As the ad runs, everybody remembers their first girl. Well, sure. I remember my first girl. And my first whore. First professional whore.

I picked the litter’s sole ginger. A tall, pale, curly-haired girl. Since my tastes run toward redheads, they’ve eluded me like there’s no tomorrow. That chance couldn’t be passed up, could it?

Lean and winsome that night, I figure if she stayed in the game long enough those attributes might’ve become bony and severe on the way to androgyny. Forever glad this boy got dibs on “before.”

We were contemporaries. A few breaks one way or another and we might’ve shared a class or two. Instead, necessity urged her to take up horizontal commerce. She was pretty but the nature of her business had sapped plenty of vitality. Did we chat further? Okay. About what? Exactly.

She led our two-person procession into a drab but tidy chamber. I distinctly remember fresh sheets tautly stretched upon across the bed. Another detail that struck me afterwards.

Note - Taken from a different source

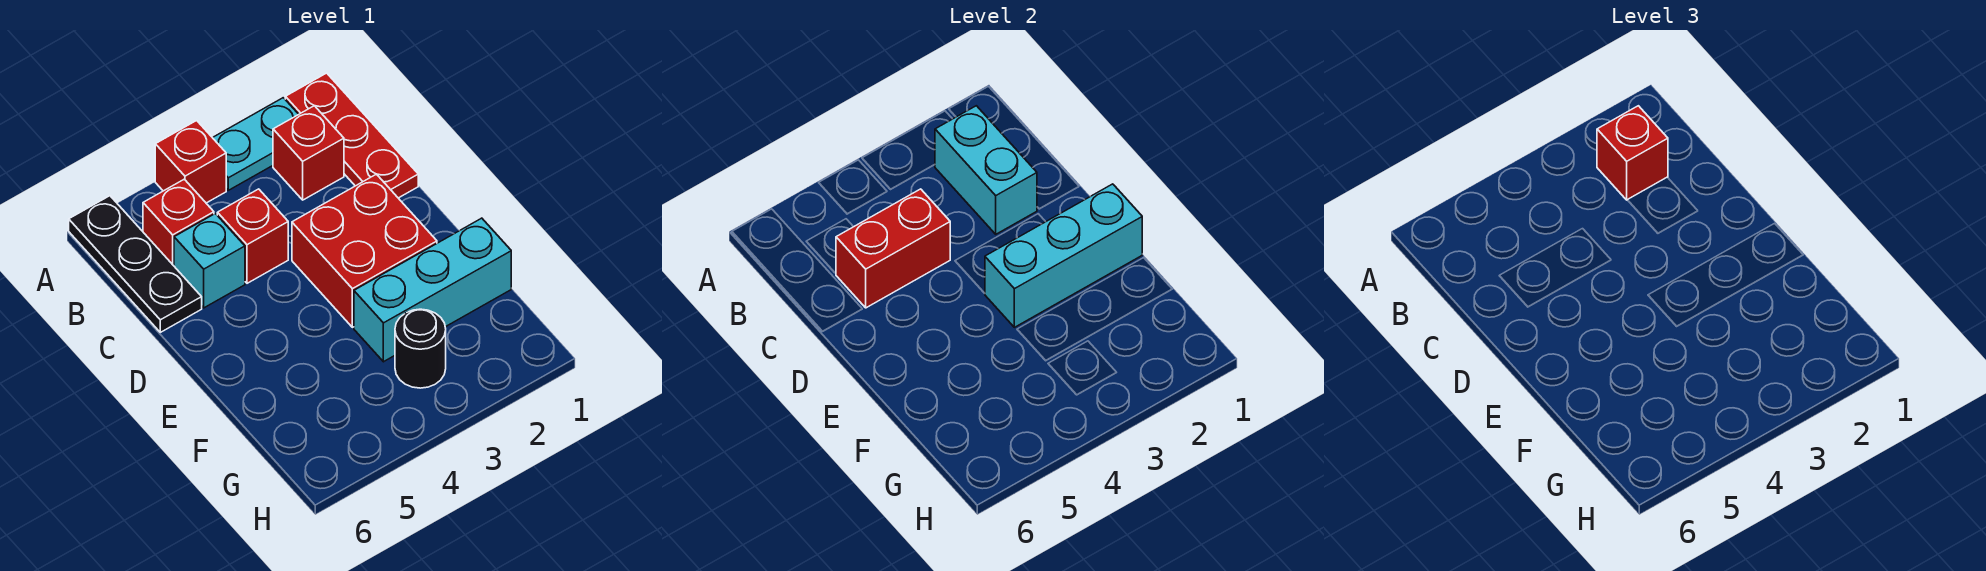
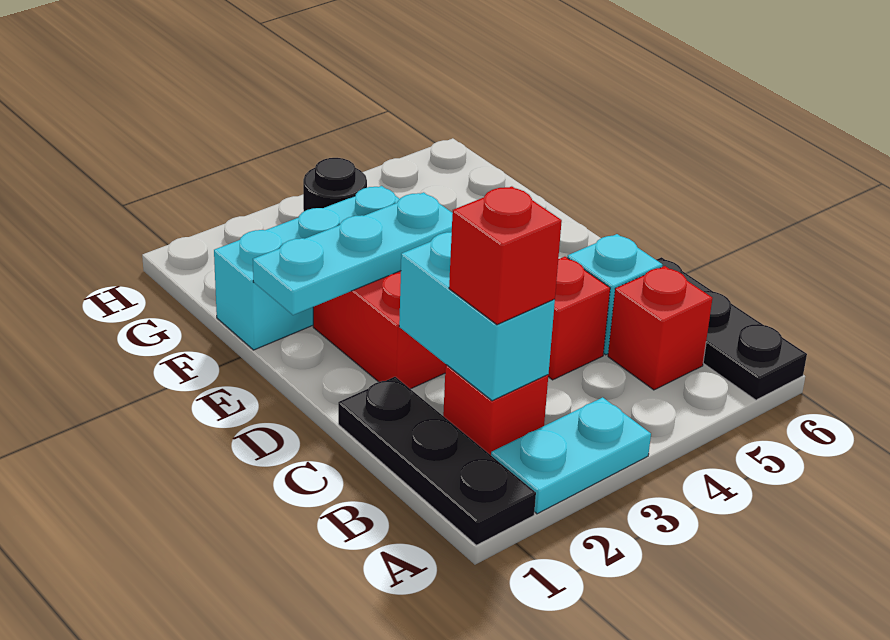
red 1x3 plate [285,73,418,198] -> black 1x3 plate [338,377,536,545]
red 1x1 brick [155,121,226,203] -> none
red 1x2 brick [836,189,950,308] -> none
cyan 1x3 brick [985,184,1142,327] -> cyan 1x3 plate [253,192,453,315]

She was quite practiced shedding her garments. Not there was much for her to slink or shimmy from.

Barely concealed under filmy and flimsy linen (camisole, tap pants) and wearing convenient shoes (mules) then after a few tugs – voila! – she became a slim streak of nakedness at my disposal. The routine ease she used to disrobe transformed into some kind of simple art.

Ah, one more gift in the litany of life I only later grew to value.